Immediate and Long-Term Threats
The 11-member independent commission, comprising former health and climate ministers, stated: "Far from being a fading priority or fake news, climate change poses an immediate and long-term threat to health, economic, food, water, environmental, personal, community, and national security." Katrín Jakobsdóttir, former Prime Minister of Iceland and chair of the commission, emphasised: "The climate crisis may not be a pandemic, but it is still a public health emergency that threatens humanity's very health and survival. If we do not act more quickly and comprehensively, many millions more people could die or face life-changing illness."
Accelerating Risks
Sir Andrew Haines, Professor of Environmental Change and Public Health at the London School of Hygiene & Tropical Medicine and the commission's chief scientific adviser, noted: "WHO has already recognised that climate change is a major threat to global health. What we are asking for is a step further." He added: "If we continue emitting at current rates, that will accelerate the risks to health for both current and future generations, including more people suffering and dying from excess heat, floods, infectious diseases, air pollution from wildfires, more preterm births, and more food insecurity."
Stop Subsidising Fossil Fuels
The commission also urged governments to end subsidies for fossil fuels, which directly contribute to 600,000 premature deaths annually in Europe alone. The report highlights that the region spends approximately €444 billion (£387 billion) per year on subsidies for oil and gas production. In 12 European countries, fossil fuel subsidies exceeded 10% of national health expenditure in 2023, and in four countries, they surpassed the entire health budget. Jakobsdóttir described this as "not a sustainable energy policy" but "a public health failure," warning that new subsidies and redrilling efforts could have catastrophic health consequences.
Disinformation and Mental Health
The report also calls for measures to tackle disinformation, greater use of national climate health impact assessments, and recognition that climate change constitutes a mental health crisis. Jakobsdóttir stated: "The way to challenge climate scepticism and misinformation is simple: make it personal. Climate change is not happening somewhere else, to someone else, in the future. It is shortening lives in European cities right now. It is filling hospitals. It is driving anxiety and stress and other mental health issues." She emphasised that policies to fix the climate, such as clean air, active travel, insulated homes, and sustainable food, also make people healthier and happier today.
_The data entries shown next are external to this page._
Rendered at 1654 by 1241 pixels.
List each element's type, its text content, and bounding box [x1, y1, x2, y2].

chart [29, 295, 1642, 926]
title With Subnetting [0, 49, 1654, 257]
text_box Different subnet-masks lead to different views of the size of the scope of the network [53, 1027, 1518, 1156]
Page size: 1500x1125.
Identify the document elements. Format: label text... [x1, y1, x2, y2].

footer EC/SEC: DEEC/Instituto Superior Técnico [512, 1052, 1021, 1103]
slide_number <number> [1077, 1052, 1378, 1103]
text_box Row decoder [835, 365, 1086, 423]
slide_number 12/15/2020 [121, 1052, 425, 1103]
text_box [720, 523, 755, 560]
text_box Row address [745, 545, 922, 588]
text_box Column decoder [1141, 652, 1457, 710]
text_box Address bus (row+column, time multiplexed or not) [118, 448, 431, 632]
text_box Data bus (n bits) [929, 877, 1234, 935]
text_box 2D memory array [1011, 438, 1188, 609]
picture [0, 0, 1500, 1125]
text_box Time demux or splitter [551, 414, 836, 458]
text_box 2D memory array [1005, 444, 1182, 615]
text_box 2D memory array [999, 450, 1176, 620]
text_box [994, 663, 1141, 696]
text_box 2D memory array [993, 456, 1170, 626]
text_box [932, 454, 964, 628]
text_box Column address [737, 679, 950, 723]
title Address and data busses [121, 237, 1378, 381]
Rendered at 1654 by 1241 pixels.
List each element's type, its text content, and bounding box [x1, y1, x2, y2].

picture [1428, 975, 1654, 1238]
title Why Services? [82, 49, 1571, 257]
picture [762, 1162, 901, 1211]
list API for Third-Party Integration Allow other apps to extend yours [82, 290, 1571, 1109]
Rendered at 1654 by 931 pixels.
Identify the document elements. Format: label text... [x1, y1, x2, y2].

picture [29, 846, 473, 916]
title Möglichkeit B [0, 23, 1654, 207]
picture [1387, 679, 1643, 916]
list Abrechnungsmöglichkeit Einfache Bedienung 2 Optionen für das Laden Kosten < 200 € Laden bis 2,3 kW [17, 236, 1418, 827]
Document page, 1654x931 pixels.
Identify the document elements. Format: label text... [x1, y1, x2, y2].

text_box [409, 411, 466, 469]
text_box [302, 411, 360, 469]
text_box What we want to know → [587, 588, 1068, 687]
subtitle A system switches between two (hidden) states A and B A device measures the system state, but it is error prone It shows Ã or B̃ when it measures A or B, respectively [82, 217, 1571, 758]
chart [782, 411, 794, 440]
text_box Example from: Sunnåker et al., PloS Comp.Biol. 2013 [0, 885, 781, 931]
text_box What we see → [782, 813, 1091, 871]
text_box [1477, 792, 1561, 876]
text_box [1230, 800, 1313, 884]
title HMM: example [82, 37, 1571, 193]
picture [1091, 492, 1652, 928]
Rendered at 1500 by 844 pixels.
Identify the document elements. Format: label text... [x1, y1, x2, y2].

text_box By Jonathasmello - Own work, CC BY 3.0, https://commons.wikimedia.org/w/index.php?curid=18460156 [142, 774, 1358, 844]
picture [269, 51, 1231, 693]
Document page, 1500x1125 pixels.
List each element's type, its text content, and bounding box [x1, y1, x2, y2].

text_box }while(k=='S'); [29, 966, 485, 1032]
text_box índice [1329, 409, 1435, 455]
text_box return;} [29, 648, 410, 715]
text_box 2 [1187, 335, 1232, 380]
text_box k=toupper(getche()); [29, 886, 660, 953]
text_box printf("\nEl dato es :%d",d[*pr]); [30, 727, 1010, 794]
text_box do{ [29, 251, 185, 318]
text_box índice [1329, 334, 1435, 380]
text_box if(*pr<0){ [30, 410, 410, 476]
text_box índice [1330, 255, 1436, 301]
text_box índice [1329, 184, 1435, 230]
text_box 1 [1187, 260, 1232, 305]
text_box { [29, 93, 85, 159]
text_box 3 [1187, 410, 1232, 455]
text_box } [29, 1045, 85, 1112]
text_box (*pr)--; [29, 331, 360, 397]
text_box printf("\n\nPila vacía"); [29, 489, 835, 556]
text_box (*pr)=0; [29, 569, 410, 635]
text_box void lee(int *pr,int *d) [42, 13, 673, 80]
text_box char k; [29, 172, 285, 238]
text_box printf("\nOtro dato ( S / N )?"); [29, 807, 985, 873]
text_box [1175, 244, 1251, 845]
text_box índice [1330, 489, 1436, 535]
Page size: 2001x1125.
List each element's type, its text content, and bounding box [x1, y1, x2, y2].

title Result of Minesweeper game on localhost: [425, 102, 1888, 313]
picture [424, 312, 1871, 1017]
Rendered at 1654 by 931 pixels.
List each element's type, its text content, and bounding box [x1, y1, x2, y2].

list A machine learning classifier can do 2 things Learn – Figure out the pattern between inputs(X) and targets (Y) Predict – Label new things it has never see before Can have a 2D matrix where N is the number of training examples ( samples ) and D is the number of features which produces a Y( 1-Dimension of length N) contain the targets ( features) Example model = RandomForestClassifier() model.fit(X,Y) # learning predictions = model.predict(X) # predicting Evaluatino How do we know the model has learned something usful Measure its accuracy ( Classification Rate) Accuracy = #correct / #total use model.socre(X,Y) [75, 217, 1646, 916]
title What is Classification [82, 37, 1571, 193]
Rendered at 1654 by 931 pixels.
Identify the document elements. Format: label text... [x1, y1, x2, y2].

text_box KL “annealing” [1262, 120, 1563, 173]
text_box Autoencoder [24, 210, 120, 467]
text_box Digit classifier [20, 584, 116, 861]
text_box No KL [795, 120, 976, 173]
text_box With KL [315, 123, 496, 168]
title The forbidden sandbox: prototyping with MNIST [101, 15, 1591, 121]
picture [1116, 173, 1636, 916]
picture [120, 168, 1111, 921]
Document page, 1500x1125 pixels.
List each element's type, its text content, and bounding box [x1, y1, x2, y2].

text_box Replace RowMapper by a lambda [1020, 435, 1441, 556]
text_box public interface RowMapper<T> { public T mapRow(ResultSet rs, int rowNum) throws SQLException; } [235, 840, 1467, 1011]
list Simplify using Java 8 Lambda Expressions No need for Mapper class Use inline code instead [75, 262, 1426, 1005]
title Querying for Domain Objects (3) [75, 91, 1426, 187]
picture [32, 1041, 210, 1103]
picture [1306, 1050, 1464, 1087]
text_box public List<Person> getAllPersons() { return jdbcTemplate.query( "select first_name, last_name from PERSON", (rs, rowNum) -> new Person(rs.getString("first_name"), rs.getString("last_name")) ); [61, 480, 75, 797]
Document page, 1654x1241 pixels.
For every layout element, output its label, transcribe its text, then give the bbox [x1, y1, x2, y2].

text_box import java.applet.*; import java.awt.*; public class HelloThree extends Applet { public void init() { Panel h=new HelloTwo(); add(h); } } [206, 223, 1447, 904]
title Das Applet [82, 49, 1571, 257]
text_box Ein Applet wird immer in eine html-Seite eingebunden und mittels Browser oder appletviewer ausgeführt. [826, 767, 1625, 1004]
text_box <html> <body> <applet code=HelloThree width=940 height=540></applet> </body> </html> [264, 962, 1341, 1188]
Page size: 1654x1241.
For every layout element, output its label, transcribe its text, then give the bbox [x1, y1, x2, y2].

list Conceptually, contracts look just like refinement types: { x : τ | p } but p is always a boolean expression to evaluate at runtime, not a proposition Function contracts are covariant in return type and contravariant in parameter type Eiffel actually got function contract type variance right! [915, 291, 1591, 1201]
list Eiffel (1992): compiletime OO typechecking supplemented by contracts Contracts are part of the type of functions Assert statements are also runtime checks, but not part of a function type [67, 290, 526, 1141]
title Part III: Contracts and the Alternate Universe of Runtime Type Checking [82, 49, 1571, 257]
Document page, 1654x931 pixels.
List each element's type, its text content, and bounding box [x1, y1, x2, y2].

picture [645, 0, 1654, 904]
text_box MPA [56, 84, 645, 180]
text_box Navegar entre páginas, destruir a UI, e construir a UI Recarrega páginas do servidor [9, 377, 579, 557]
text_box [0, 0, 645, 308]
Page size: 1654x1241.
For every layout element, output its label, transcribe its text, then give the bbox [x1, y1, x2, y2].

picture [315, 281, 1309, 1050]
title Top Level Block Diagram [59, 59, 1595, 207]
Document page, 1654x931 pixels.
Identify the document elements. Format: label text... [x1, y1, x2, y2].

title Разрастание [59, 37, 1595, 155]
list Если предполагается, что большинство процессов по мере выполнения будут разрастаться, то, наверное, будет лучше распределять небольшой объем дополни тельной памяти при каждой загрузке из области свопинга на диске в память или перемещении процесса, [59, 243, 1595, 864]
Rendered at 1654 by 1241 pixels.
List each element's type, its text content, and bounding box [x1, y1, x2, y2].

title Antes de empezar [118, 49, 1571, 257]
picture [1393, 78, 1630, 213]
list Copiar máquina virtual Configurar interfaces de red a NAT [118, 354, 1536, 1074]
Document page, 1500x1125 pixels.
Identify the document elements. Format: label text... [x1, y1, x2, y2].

Healthcare System Resilience
The report recommends that countries strengthen their healthcare systems to cope with a rapidly changing environment. Haines pointed out that hospitals are often built on floodplains and lack energy efficiency, struggling during extreme heatwaves. Even in temperate countries like the UK, many hospitals were designed before climate change and face challenges. The healthcare sector accounts for 5% of global emissions, so adaptation is a priority.
International Response
Dr Hans Kluge, WHO Regional Director for Europe, responded: "The conflicts in Ukraine and the Middle East have clearly shown what fossil fuel dependency really means: not just higher bills, but strained or broken health systems, disrupted food and fuel supplies, and societies under pressure. The case for acting on climate now is not just environmental. It is a security argument, a health argument, and an economic argument, all at once. And it is a moral imperative." He committed to treating climate change as a health emergency across the 53 member states of the WHO European region.
Johan Rockström, Director of the Potsdam Institute for Climate Impact Research, welcomed the report, stating: "The current state of the planet, where we are breaching multiple planetary boundaries, and which manifests itself as public health threats impacting millions of people across the world, provides ample scientific evidence that climate change should be declared a public health emergency of international concern."